I remember when we were just dating in Colorado. Our sunset hikes, our wine and reading dates, our road trips to the mountains for snowboarding, our flights to North Carolina for holidays with your aunt and uncle. I remember our first kiss — 4th of July, drunken and sleepy, you told me I electrified you. A couple weeks later, you were leaving for Spain — we stood outside by your car embracing, and you kissed me, apologizing, saying you couldn’t help yourself, and that you couldn’t wait to see me once you got home. Another night, at our friends house, I was in one room and you the other, and you texted me asking to come outside, because the stars looked so beautiful and you wanted to kiss me under them. We ended up staying out there for hours, getting locked out of the house until morning, talking, kissing, soaking in one another’s presence. You said I made you feel like a hopeless romantic, that just the thought of me made you want to write poetry, that you wanted to travel the world with me.

Look at us now. Married, traveling the world, building day by day upon something amazing. It’s an indescribable feeling. I know that together we are going to do wondrous things. I have no doubt in my mind about that. Where this road takes us, I don’t really care.

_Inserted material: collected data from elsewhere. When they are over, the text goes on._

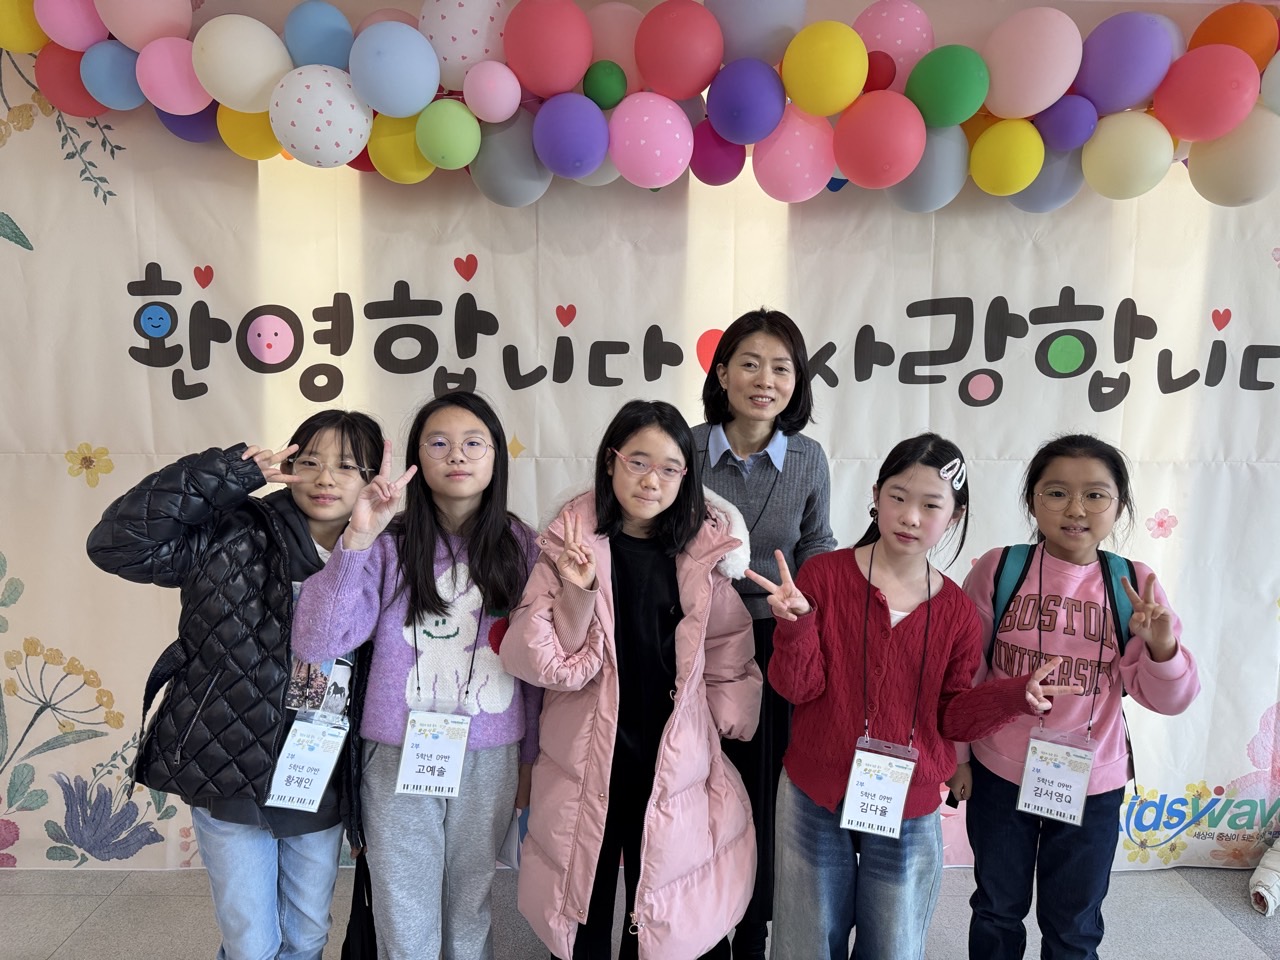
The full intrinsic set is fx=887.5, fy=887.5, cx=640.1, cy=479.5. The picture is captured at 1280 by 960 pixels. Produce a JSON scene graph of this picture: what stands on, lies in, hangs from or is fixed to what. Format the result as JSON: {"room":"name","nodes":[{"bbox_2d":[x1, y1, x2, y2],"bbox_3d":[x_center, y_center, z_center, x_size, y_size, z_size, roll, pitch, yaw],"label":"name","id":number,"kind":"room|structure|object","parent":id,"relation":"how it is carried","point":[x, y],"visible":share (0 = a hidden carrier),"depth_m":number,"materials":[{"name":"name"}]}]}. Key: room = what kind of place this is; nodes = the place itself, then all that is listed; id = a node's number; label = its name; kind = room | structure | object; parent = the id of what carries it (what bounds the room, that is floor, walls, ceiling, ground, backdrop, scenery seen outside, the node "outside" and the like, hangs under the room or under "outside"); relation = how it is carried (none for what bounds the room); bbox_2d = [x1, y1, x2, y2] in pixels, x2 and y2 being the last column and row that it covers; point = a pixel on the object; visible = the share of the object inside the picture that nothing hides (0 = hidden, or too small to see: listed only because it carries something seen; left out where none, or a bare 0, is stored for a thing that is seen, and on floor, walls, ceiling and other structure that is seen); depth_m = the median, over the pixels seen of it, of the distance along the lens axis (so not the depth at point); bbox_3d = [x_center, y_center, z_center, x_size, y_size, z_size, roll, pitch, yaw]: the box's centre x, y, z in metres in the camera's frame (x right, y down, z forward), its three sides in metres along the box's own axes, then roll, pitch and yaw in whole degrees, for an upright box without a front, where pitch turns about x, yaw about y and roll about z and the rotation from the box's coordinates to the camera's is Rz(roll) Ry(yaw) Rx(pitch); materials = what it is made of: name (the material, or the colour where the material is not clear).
{"room":"event hall","nodes":[
{"label":"event hall","id":0,"kind":"room"},
{"bbox_2d":[0,864,1278,959],"bbox_3d":[0.441,1.561,0.410,7.935,0.107,5.812,1,6,-2],"label":"floor","id":1,"kind":"structure","parent":0,"point":[1225,931],"depth_m":2.58,"materials":[{"name":"grey tile"}]},
{"bbox_2d":[86,413,391,959],"bbox_3d":[-0.848,0.599,1.981,0.520,1.424,0.540,1,6,-2],"label":"child","id":2,"kind":"object","parent":1,"relation":"on","point":[343,450],"visible":0.85,"depth_m":1.85},
{"bbox_2d":[265,709,350,812],"bbox_3d":[-0.703,0.611,1.894,0.108,0.171,0.141,1,6,-2],"label":"name tag","id":3,"kind":"object","parent":2,"relation":"hanging from","point":[316,794],"visible":0.92,"depth_m":1.88,"materials":[{"name":"white paper"}]},
{"bbox_2d":[288,391,543,959],"bbox_3d":[-0.490,0.588,2.067,0.513,1.443,0.537,1,6,-2],"label":"child","id":4,"kind":"object","parent":1,"relation":"on","point":[496,767],"visible":0.92,"depth_m":1.96},
{"bbox_2d":[342,849,377,959],"bbox_3d":[-0.633,1.042,2.113,0.094,0.391,0.240,1,6,-2],"label":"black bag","id":5,"kind":"object","parent":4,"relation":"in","point":[348,942],"visible":0.53,"depth_m":2.05,"materials":[{"name":"black"}]},
{"bbox_2d":[395,708,470,799],"bbox_3d":[-0.451,0.606,1.956,0.125,0.165,0.107,1,6,-2],"label":"name tag","id":6,"kind":"object","parent":4,"relation":"hanging from","point":[406,751],"visible":0.92,"depth_m":1.95,"materials":[{"name":"white plastic"}]},
{"bbox_2d":[505,401,761,959],"bbox_3d":[-0.012,0.597,2.023,0.516,1.439,0.550,1,6,-2],"label":"child","id":7,"kind":"object","parent":1,"relation":"on","point":[671,748],"visible":0.97,"depth_m":1.94},
{"bbox_2d":[693,309,839,957],"bbox_3d":[0.281,0.439,2.334,0.468,1.673,0.509,1,6,-2],"label":"woman","id":8,"kind":"object","parent":1,"relation":"on","point":[724,426],"visible":0.57,"depth_m":2.22},
{"bbox_2d":[757,436,1087,957],"bbox_3d":[0.597,0.655,1.997,0.533,1.386,0.519,-2,7,-24],"label":"child","id":9,"kind":"object","parent":1,"relation":"on","point":[928,625],"visible":0.98,"depth_m":1.91},
{"bbox_2d":[839,738,917,839],"bbox_3d":[0.500,0.654,1.851,0.113,0.160,0.160,4,7,25],"label":"name tag","id":10,"kind":"object","parent":9,"relation":"hanging from","point":[910,773],"visible":0.89,"depth_m":1.84,"materials":[{"name":"white plastic"}]},
{"bbox_2d":[955,435,1199,959],"bbox_3d":[1.020,0.652,2.131,0.456,1.412,0.463,1,6,-2],"label":"child","id":11,"kind":"object","parent":1,"relation":"on","point":[1071,474],"visible":0.93,"depth_m":2.05},
{"bbox_2d":[1016,725,1095,824],"bbox_3d":[0.942,0.672,1.999,0.143,0.167,0.099,4,7,28],"label":"name tag","id":12,"kind":"object","parent":11,"relation":"hanging from","point":[1077,802],"visible":0.92,"depth_m":1.99,"materials":[{"name":"plastic"}]},
{"bbox_2d":[984,540,1141,685],"bbox_3d":[1.042,0.362,2.180,0.373,0.398,0.392,1,6,-2],"label":"backpack","id":13,"kind":"object","parent":11,"relation":"on","point":[1132,568],"visible":0.29,"depth_m":2.11,"materials":[{"name":"blue fabric"}]},
{"bbox_2d":[1247,840,1279,918],"bbox_3d":[1.974,1.190,2.677,0.278,0.221,0.209,1,6,-2],"label":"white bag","id":14,"kind":"object","parent":1,"relation":"on","point":[1268,896],"visible":1,"depth_m":2.67,"materials":[{"name":"white fabric"}]},
{"bbox_2d":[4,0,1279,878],"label":"wall","id":15,"kind":"structure","parent":0,"point":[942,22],"depth_m":2.72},
{"bbox_2d":[1,0,1278,209],"bbox_3d":[0.206,-1.092,2.454,4.099,0.668,0.525,1,6,-2],"label":"balloon garland","id":16,"kind":"object","parent":15,"relation":"attached to","point":[738,135],"visible":0.98,"depth_m":2.37,"materials":[{"name":"multicoloured rubber"}]},
{"bbox_2d":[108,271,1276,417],"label":"lettering","id":17,"kind":"object","parent":15,"relation":"attached to","point":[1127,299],"visible":0.97,"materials":[{"name":"black"}]}
]}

As long as I have you by my side, it’s going to be the adventure of a lifetime. You are my best friend. You have seen me at my worst — lost, crying, unsure of myself. Pissed off, jealous, hurt, throwing things. Bed head, puffy eyes, vomiting. And you have seen me at my best — confident, positive, motivated. Joyful, laughing, with light in my eyes. Curls, makeup, dressed to the nines. You have peeled back layers nobody else has been able to. You have made me question this reality, and the infinite realms outside of it.

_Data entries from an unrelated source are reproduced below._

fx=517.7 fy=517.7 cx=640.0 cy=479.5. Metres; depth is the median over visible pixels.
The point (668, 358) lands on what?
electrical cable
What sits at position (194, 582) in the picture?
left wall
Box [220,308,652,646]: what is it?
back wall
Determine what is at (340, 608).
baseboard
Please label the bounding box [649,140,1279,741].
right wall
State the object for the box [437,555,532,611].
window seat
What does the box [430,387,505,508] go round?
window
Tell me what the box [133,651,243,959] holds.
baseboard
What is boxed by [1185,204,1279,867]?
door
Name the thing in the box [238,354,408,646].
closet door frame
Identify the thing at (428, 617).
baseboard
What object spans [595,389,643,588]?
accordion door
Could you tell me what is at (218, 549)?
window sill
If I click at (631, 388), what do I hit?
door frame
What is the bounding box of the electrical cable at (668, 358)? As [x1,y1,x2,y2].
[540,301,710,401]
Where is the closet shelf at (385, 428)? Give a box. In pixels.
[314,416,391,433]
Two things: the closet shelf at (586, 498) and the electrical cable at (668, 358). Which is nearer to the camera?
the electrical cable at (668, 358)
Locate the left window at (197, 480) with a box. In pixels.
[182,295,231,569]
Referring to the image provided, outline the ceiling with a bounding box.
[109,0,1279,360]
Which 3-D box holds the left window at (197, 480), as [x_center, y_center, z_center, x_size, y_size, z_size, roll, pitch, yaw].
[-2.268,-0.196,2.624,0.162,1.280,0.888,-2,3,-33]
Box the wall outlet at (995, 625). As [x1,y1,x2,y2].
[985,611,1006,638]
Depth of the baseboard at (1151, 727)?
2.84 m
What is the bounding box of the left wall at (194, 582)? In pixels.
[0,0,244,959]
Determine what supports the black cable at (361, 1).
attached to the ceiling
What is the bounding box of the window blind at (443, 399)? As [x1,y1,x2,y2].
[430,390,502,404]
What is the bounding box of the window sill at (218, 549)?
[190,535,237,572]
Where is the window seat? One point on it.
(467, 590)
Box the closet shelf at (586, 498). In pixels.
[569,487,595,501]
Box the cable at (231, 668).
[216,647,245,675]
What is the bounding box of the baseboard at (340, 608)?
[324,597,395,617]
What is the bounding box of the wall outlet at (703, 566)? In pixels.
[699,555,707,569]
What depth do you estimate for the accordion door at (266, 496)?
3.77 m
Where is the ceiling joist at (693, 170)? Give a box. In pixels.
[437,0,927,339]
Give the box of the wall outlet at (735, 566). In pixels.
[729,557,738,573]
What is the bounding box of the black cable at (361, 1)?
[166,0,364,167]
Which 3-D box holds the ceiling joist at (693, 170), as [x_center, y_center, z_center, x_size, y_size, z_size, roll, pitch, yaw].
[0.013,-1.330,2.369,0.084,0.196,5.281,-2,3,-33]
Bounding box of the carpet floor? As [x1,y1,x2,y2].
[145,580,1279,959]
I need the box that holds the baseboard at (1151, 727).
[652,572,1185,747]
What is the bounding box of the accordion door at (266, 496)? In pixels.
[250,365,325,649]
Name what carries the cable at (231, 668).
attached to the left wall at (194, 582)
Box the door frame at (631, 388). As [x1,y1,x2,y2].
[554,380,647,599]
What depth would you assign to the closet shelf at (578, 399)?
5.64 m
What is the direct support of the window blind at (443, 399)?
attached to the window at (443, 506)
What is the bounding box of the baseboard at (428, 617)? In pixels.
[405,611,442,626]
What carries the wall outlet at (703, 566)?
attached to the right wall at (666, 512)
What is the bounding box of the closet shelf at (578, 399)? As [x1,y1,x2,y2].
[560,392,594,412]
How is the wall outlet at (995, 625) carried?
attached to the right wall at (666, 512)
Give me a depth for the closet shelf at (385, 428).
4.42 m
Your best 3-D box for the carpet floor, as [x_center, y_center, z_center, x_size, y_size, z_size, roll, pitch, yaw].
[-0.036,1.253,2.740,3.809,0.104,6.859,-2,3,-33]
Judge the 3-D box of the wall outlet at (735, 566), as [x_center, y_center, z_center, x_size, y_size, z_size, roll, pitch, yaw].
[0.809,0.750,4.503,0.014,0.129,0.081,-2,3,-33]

What happens after this life, I am unsure. Heaven, Hell… whether they actually exist, I do not know. But I do believe that there is an afterlife of some sort. Not even an afterlife per say, but a return to the great cosmic One from which we all originate. I believe that we are born to life on Earth to acquire a greater understanding, to face the evils, the distractions, the internal conflicts, and to find our way back to ultimate peace. There are so many things that we, in human form, have trouble comprehending, and even if we do get a glimpse of awareness, it proves difficult to hold on to and maintain. But I think that’s why there are souls we are meant to come in contact with, people to guide us, push us, and believe in us. I am so beyond grateful that you are one of my people, so beyond grateful that I have your hand to hold through this journey.

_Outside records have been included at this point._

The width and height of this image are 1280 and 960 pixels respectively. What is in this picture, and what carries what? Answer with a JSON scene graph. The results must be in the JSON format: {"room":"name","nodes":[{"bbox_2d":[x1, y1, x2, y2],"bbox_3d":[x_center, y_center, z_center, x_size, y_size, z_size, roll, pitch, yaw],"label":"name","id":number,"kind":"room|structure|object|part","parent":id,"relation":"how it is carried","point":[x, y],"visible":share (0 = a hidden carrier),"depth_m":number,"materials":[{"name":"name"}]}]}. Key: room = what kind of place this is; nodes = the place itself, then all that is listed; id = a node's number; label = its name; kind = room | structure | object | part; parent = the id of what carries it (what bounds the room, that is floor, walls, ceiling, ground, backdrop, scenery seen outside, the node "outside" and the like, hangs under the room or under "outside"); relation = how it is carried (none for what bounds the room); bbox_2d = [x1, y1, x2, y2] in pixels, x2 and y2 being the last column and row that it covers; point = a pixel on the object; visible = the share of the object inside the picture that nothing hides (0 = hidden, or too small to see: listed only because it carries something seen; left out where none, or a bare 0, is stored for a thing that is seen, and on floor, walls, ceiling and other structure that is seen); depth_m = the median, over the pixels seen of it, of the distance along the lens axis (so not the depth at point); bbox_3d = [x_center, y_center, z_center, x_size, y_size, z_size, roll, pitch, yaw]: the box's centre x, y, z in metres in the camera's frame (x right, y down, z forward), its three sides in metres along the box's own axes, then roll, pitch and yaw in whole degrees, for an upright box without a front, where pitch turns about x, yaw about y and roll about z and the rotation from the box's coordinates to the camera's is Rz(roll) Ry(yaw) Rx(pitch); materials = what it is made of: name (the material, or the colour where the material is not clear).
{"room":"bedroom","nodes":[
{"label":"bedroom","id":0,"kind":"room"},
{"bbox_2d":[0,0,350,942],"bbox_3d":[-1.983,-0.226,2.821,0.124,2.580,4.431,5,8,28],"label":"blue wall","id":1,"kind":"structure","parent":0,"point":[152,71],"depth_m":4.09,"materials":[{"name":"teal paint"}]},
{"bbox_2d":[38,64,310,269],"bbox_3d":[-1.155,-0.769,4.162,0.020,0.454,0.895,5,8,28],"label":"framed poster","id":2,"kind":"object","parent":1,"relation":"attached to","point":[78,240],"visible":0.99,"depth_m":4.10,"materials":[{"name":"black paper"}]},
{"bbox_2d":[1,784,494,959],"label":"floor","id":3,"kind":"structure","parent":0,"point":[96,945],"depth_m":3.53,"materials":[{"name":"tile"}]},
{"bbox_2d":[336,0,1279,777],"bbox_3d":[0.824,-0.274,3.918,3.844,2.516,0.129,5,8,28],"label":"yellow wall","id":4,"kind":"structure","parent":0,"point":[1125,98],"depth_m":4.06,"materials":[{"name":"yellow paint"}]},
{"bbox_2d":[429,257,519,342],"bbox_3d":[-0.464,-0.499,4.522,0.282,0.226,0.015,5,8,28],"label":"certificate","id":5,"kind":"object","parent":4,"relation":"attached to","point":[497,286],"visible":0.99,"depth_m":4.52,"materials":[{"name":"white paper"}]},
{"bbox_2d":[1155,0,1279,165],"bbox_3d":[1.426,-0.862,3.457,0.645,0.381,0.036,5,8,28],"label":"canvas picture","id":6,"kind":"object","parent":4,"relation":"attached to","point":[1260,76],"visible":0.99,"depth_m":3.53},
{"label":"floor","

I admire you. I cherish you. I love you. Here’s to one year of marriage, my love, and cheers to the many more.

Yours, always,

Jordan

3 thoughts on “here’s to one year

  1. Wow Jordan! What a beautiful letter! The way you express your love and feelings for Steve is breathtaking. It was very difficult for you to make the decision to get married because of your fear of disappointing people (mom and dad, mostly) but in the end you followed your heart and went for it. This was the moment I knew you had grown up. No longer were you basing your decisions on what you believed others expected of you. Instead you chose based on your own desires for your life and future. I am so happy for you and for the life you and Steve are creating together! Congratulations baby girl and Happy One Year Anniversary to you both!!!

    Love Mom ❤

    Like

  2. This is breathtakingly beautiful and everything I aspire to be and have in my relationships. I love you and congratulations babygirl!!